__TESTO FORNITO__:
________________________
03mar

Start-up: di cosa si parla su Twitter

Un milione di tweet, scambiati da oltre 265mila utenti unici, analizzati per il terzo anno da Ibm Italia e Talent Garden, per capire dove si dirige l’Italia in tema di tecnologia e digital transformation. Senza trascurare quali sono gli attori e le realtà che spingono l’Italia verso il futuro: chi fa innovazione, dove vive, chi sono gli influencer, di cosa parlano in rete gli uomini e le donne appassionati di hi-tech e di quali eventi si è discusso di più durante il 2016.

 

Centinaia gli hashtag di Twitter considerati per “catturare” le conversazioni avvenute, alcuni di questi sono: #startup, #fintech, #IoT, #ecommerce, #bigdata, #bitcoin, #cybersecurity, #crowdfunding, #blockchain, #robot, #sharingeconomy e #opendata.

 

 

Rispetto all’anno precedente si nota che l’hashtag #droni non si conferma tra i primi dieci mentre #fintech e #IoT salgono al 3° e al 4°posto. Anche #ecommerce, #cybersecurity e #blockchain scalano la classifica ed entrano nella top ten.

 

Molta attenzione verso l’Industry 4.0, spinta dall’approvazione del piano Calenda e dagli incentivi che offrono un valido aiuto per la trasformazione digitale. Nelle discussioni cinguettate emerge la consapevolezza che l’Italia è in ritardo su questi fronti anche se viene riconosciuto al nostro Paese un grande potenziale.
________________________
[Dati dei punti chiave per istanza]
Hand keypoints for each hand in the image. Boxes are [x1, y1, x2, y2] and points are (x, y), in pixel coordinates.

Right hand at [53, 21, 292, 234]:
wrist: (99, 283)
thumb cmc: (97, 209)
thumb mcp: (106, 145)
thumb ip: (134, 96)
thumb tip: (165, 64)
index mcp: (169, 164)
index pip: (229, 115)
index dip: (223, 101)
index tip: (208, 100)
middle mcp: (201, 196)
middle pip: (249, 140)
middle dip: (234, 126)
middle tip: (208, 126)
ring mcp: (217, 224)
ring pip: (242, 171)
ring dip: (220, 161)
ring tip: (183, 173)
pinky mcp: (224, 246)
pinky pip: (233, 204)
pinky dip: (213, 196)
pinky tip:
________________________
__ESERCIZI__:
1. Ripeti parola per parola il brano dell'articolo sui tweet di tecnologia, cominciando dalle parole "Rispetto all’anno precedente" e fermandoti dopo "nella top ten.".
2. Prosegui l'articolo sulle conversazioni hi-tech su Twitter dopo la sua ultima frase.
Le voci provengono da un'altra fonte.

__RISPOSTE__:
1.
Rispetto all’anno precedente si nota che l’hashtag #droni non si conferma tra i primi dieci mentre #fintech e #IoT salgono al 3° e al 4°posto. Anche #ecommerce, #cybersecurity e #blockchain scalano la classifica ed entrano nella top ten.

2.
Si discute molto di Cybersecurity soprattutto rispetto alle iniziative governative come il “Piano nazionale per la protezione dello spazio cibernetico” o il “Framework Nazionale di Cybersecurity” che, però, non sono ancora riconosciute come sufficienti a garantire la protezione delle informazioni sensibili. Emerge anche la necessità di promuovere una maggiore cooperazione tra pubblico e privato.

 

Il tema più dibattuto è il FinTech. Sulla finanza innovativa si innestano molteplici discussioni che affondano le loro basi sulla necessità di una nuova fase per il sistema bancario: gli utenti finali percepiscono chiaramente come superato il modello “sportello” e puntano ad un sistema basato su App e mobile. Su questo filone si innesta anche l’hashtag #blockchain, strettamente collegato alla richiesta di maggiore sicurezza.

 

Complessivamente l’indagine rileva ancora una certa difficoltà a fare startup nel nostro Paese anche se emerge la percezione dei passi avanti fatti.

 

Per quanto riguarda l’aspetto geografico, Milano non viene scalzata dal podio e si conferma la capitale dell’innovazione, seguono Roma, Torino e guadagna peso Napoli con il suo quarto posto. Il nord è ancora preponderante nelle conversazioni su Twitter ma Palermo e Cagliari entrano in top ten, dando peso all’innovazione nel Sud Italia.

 

Si confermano anche quest’anno le differenze di genere già riscontrate in passato: gli uomini sono maggiormente rappresentati e si concentrano di più su temi legati al FinTech, all’Internet of Things e alla Cybersecurity. Mentre le donne parlano di crowdfunding, della sharing economy, di societing e dell’open innovation.

 

Tra gli eventi che hanno riscosso maggior attenzione c’è l’Internet Day del 29 aprile con un picco di 15.616 tweet. Altri appuntamenti importanti sono stati: “Seeds&Chips 2016 Food Innovation”, “Future Decoded”, la “Assemblea nazionale dei Campioni digitali”, la “Social media week di Milano”, Il “Wired Next Fest” oltre all’IBM Business Connect dedicato al tema dell’IoT e dell’industria 4.0.